Feel free to search far and wide for the latest version of something that hurts as good as “Songs of Leonard Cohen” and feels as chilly as Bon Iver’s “Blood Bank.” But what if I told you that you didn’t need to look further than Alder Street? Eugene based singer/songwriter Avery Haines, who goes by the alias of Amos Heart, released his first album with collaboration from Portland’s Ann Annie titled “The House on the Hill” this past December. If you haven’t heard it yet, I’m sorry my friend, but you’re late to the party.
With the debut, Heart takes a nostalgic peek into his past with a heavy dose of reflection onto the listener’s own past. Whispers of wintertime love and warm reminders of a life left behind make the new LP refreshingly personal. All tied up in the romantic gloom of the pseudo Siberian raw a Northwest winter holds, I’d call this indie-folk album the ideal backdrop for the rain that covers Eugene as your cold fingers grip this flimsy newspaper. While you could catch Heart and Ann Annie’s drift from an at-home listen, you’re bound to see a new side of the album when you hear the guys on their upcoming PNW tour. Joined by Portland singer/songwriter Searows, the crew will be playing shows from Eugene to Bellingham, Washington, Jan. 6 through 16 with their final show of the tour in Eugene on the 16th.
“We’re kind of creating a new sound with how we have to adapt to the live format to hit the road,” Heart said. “The sets are going to be more stripped than the album, but not as stripped as when I wrote them.” On record, “The House on the Hill” carries capacity in the jelly-thick layers of sound behind guitar and vocals. On tour, however, the band is presenting the album in its most raw form.
“We’re going back to the roots of a lot of these songs on the road and playing them as they were originally written,” Heart said.

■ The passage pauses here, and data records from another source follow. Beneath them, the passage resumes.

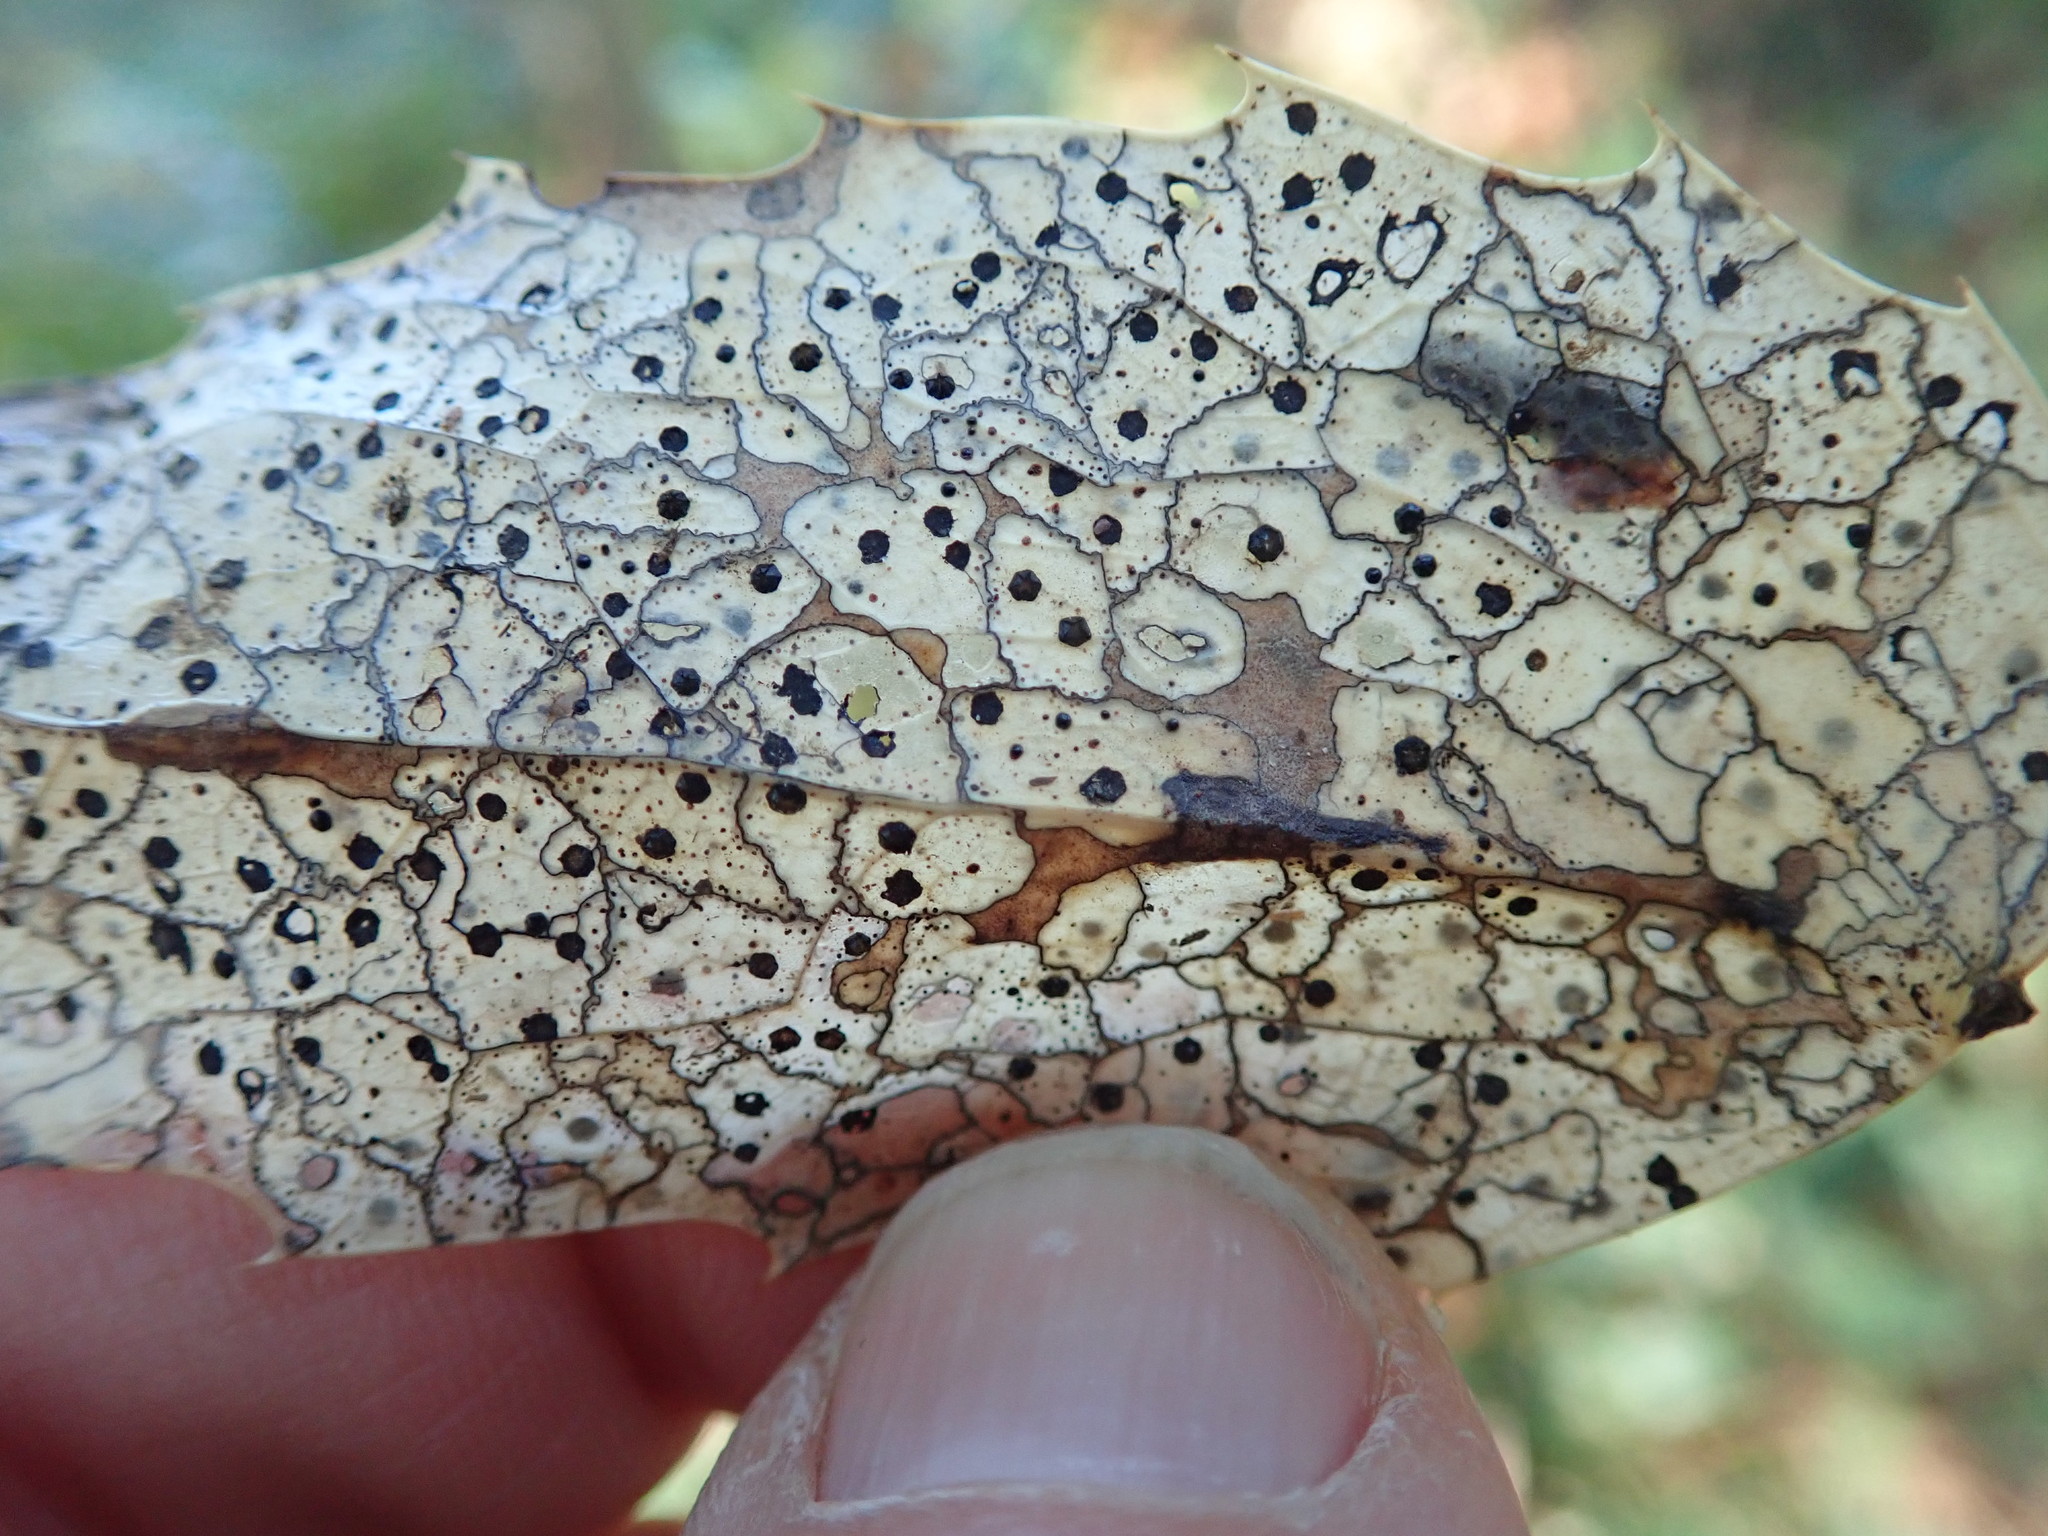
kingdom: Fungi
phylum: Ascomycota
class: Leotiomycetes
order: Rhytismatales
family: Rhytismataceae
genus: Coccomyces
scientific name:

The album’s cover hints at the nostalgia inside with a picture drawn by Heart’s father about 30 years ago. The first track then funnels you out of your own place and back to Heart’s childhood home in Portland. He takes on the role of a narrator and invites you inside. By walking you through Ann Annie’s atmosphere of ambient noise and stopping to show you old pictures on the walls, he puts you at ease and introduces you to the place you’ll sit for the rest of the songs.
From the first taste, “The House on the Hill” feels familiar. Song one moves seamlessly into the second with upbeat chatter behind warm chords. This is where it all starts to feel like an “A Christmas Carol” type dreamscape. The listener becomes an uninterrupting observer to the memories being shared.
“It’s a reflective time when I listen to these songs, and I really enjoy reflecting on the past,” Heart said as we move through the album.
While the album overall juxtaposes hopeful lyrics and melancholic look back, there are definitely moments on “The House on the Hill” that explode. Take the fifth track, “11 Janvier 80” — it goes from sitting in a whirly John Cale-esque pocket into a blow of drums and atmosphere in what seems like a second. This side of Heart’s sound floored me on my first listen — I’d never heard him do something like this before.
The only time I’ve seen Heart play, I was half a bottle of Mango-scato deep listening to gentle covers of “Chelsea Hotel.” The way Ann Annie toyed with some of these songs, adding modular synth and layers of sound, brought out Heart’s trackless side, breeding a balanced mix of letting loose and dialing back.
The whole thing was recorded at Echo Hill Studios up in Portland by Edwin Paroissien, who was the brain behind the latest from Laundry and the new stuff from Novacane, both local Eugene bands. It’s no surprise we were hearing so much space and life around the tracks on the production side of things as well.
“I wrote all of these songs over the years on my guitar and nothing else,” Heart said. “But when we got into the studio, a lot of them exploded into more vast sonic experiences. How I wrote ’em, and what they became by the end was a pretty big jump.”
Even so, that initial acoustic integrity isn’t lost with what the tracks picked up along the way. The lyrics capture the essence of homecoming, and the songs they sit inside are cozy all around. There’s a swirling sort of cold around the album that feels Northwest-made, but the tracks stay bright and full. If you told me this whole thing was thought up in a little log cabin with rain on the roof and gray in the sky, I’d be quick to buy it. Especially in tracks like “Maxwell” and “Troubadour,” the old cliché of “cold hands warm heart” comes to life.
There are little nuggets that I look for every time I go back to “The House on the Hill,” like the opening riff in “Case of Belonging” that feels as hazy as “Stranger Song” — but the place this album really peaks is the closing track, “I’m the Son of the Fall and the Rain.” It feels like what plays during the credits in one of those movies where everything turns out alright for everyone in the end. You can almost feel Heart cracking a smile as he sings it, and when the long fade out comes in, you find yourself sitting in its tenor.
I’d call “The House on the Hill ” one hell of an album to get you through the season and to the spring. Whether you check it out online or catch Heart and the band on tour, I hope you find the same cozy feeling in the album that I met on my first listen.